Task to complete: Extend the passage below on property rights and socioecological transformation, picking up right after its final sentence.

# Start of Passage shown

Today, many of the world’s most pressing challenges hinge on renegotiating the contours of property; that is, the variable combinations of rights, limitations and obligations through which, in capitalist societies, humans hold ‘things’ ranging from a piece of land to factories or company shares. Extreme wealth concentrations have prompted calls for redistributive action, with concerns raised not just about skewed distributions of material assets but also about inequalities in the rights and obligations applicable to different actors. Meanwhile, measures to confront climate change and biodiversity loss often involve rebalancing property protection and environmental regulation, and moving from ‘natural resource’ appropriation to environmental stewardship. These problems are connected, because consumption by wealthier countries and groups drives a disproportionate share of environmental harm. One question is whether the necessary socioecological transformations require a paradigm shift of comparable depth to the transition from the ancien régime – reconfiguring property’s rights, limitations and obligations and even interrogating its continued relevance as the concept to frame relations between humans and nature.

Property rules are not static but constantly redefined within wider social, economic, cultural, ecological and political change. They cut across diverse legal regimes. Consider, for example, the case of coal phase-outs: determining whether power plant owners should be entitled to any compensation, and on what terms, can engage anything from constitutional property clauses to international treaties on investment, human rights or the environment. Layers of law making set the scene for tensions between national and international instruments with diverse policy objectives and philosophical underpinnings. As large compensation bills can raise the costs of public action, the shifting contours of property affect not only whose rights are protected but also scope for systemic responses to social and ecological problems.

# End of Passage shown
# Start of Entries

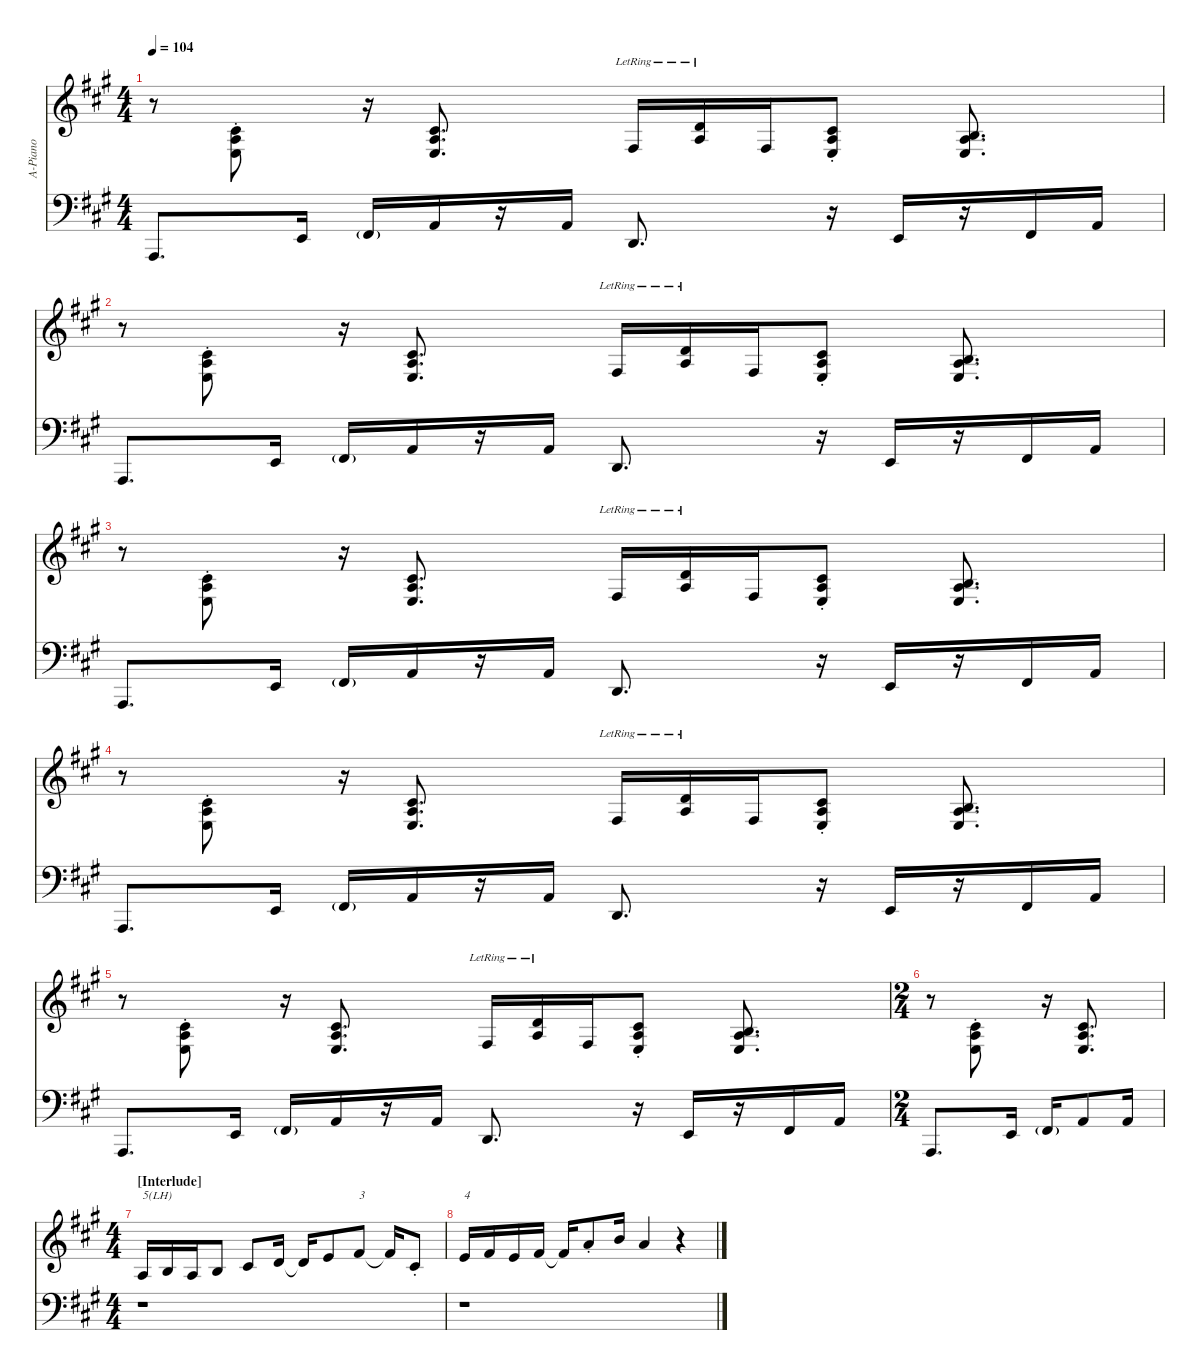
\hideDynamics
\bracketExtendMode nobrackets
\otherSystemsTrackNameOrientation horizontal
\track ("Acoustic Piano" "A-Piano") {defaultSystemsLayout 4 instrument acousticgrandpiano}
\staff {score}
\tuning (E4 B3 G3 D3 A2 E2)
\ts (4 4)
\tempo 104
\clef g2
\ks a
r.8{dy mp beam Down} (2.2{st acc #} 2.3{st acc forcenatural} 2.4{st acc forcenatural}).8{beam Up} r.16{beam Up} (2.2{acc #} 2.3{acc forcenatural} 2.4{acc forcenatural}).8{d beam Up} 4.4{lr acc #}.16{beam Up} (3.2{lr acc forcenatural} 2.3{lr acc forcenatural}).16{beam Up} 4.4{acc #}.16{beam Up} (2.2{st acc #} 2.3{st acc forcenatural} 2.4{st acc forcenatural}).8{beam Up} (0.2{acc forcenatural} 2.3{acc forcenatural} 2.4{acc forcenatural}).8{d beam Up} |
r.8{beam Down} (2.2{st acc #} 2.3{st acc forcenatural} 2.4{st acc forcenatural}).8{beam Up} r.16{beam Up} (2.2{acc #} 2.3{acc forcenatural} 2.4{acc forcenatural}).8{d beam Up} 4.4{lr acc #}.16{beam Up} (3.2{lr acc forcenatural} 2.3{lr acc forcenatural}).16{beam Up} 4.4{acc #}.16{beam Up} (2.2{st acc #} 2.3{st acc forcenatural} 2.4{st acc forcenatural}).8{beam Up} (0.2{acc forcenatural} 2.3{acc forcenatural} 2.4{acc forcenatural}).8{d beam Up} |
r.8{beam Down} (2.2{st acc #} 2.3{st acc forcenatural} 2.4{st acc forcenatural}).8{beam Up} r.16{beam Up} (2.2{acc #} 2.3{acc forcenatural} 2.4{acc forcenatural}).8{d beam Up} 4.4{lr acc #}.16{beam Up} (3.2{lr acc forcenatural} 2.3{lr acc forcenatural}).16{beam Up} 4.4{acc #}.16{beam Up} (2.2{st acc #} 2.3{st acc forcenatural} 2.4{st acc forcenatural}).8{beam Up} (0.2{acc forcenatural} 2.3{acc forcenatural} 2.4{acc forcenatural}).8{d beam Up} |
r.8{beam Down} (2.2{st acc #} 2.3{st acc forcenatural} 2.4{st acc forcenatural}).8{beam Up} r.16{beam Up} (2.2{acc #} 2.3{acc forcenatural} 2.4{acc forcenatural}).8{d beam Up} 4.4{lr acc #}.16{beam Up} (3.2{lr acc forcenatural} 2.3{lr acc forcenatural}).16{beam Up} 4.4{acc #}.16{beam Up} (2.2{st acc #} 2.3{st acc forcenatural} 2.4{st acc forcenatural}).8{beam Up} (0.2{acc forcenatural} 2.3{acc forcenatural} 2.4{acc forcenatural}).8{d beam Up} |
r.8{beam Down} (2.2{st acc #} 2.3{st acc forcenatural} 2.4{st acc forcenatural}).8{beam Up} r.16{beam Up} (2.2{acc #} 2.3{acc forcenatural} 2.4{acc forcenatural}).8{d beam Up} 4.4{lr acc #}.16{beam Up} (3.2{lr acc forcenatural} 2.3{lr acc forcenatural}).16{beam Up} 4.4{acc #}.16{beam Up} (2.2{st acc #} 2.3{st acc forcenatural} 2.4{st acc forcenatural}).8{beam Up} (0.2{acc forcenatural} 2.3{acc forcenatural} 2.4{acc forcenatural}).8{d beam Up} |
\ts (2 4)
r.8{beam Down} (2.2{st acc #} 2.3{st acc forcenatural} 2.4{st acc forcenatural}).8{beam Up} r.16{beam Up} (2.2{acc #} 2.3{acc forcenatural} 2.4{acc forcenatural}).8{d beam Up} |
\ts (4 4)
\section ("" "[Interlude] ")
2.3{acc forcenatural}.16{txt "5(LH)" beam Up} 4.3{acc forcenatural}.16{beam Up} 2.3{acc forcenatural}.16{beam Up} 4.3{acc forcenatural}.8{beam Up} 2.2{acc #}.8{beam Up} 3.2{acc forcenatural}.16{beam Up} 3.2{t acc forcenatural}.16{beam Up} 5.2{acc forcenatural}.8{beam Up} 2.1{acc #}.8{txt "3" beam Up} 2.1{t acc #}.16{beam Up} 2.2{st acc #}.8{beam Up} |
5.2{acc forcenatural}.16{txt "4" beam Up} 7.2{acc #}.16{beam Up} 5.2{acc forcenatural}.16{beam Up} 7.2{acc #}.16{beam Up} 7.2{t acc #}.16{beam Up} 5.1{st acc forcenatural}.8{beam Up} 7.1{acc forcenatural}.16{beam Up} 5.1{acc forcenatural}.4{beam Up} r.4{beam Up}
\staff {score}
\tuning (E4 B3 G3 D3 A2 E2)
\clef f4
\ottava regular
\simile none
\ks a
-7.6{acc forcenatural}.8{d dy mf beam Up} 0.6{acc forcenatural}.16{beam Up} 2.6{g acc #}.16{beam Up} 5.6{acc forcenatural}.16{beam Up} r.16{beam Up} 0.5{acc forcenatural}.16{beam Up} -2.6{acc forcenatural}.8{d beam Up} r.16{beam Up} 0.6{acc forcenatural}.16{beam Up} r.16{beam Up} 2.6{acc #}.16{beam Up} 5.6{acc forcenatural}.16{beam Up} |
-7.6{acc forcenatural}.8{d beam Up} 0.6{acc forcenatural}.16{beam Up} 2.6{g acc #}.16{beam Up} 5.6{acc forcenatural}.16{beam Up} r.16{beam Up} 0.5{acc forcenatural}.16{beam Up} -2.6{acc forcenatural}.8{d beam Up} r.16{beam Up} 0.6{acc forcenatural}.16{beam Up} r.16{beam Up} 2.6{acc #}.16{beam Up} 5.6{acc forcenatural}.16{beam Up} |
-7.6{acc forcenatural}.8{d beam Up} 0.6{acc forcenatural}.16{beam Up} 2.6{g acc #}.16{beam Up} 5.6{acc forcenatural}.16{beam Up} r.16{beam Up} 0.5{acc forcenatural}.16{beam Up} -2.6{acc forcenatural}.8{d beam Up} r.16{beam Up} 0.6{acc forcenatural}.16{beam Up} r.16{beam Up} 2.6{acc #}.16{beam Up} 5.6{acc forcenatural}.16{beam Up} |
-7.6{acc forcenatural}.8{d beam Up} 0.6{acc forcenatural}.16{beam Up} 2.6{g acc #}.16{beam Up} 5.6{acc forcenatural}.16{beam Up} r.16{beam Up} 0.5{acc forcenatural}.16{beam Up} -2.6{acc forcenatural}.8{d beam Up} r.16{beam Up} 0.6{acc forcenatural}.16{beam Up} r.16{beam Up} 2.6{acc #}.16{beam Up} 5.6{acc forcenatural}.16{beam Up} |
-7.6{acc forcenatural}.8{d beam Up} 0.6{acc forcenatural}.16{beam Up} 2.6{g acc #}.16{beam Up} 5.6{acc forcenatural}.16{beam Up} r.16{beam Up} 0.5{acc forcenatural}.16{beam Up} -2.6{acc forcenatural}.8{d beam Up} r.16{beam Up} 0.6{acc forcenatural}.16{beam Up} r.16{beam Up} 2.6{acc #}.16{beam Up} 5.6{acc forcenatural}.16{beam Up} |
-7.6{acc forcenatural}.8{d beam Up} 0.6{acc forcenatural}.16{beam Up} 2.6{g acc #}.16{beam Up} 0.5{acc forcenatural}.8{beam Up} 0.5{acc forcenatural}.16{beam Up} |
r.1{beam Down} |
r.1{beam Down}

# End of Entries

Task response:
Developments surrounding the ‘social function’ of property – a legal concept codified in several national constitutions – illustrate how contestation over property can shape the relationship between private and public interests. Social function can provide the starting point for far-reaching conversations about the limits of property in the face of pressing public interest goals, but its application has come under greater scrutiny with the rise of international instruments centred on protecting corporate property. Lessons from implementing concepts such as social function can provide insights on reconfiguring property to support socioecological transitions.

From despotic dominion to social function

Doctrinal mythologies have often framed property as an absolute right; eighteenth-century English lawyer William Blackstone famously defined property as a ‘sole and despotic dominion’ over things. Nowadays, most jurists would recognise that rights have limitations and come with obligations. While conventional conceptions frame property and regulation as opposing poles — because public regulation often compresses private property — American legal scholar Joseph William Singer noted that property is itself created by regulation that defines how rights are established, allocated and enforced, and sets limitations and obligations that emanate from the fact of having a right. As a result, the contours of property are historically determined and change over time, affecting distributive outcomes and the evolving balance of private and public interests.

Legislation typically restricts owners from conduct that can produce adverse impacts on the rights of others or on the public interest, or requires them to minimise those impacts, as is often the case in environmental regulation. Law makers have also established more fundamental limits of property, whereby allocating and protecting property is inherently linked to, and qualified by, the pursuit of certain public interest goals. In the early 1900s, French jurist Léon Duguit developed the concept of social function, whereby property does not serve private interests alone, but a public interest, too. As such, its scope and protection are limited by fulfilment of that public interest. Obligations and limits to rights, then, are inherent features rather than exceptional and specifically legislated occurrences.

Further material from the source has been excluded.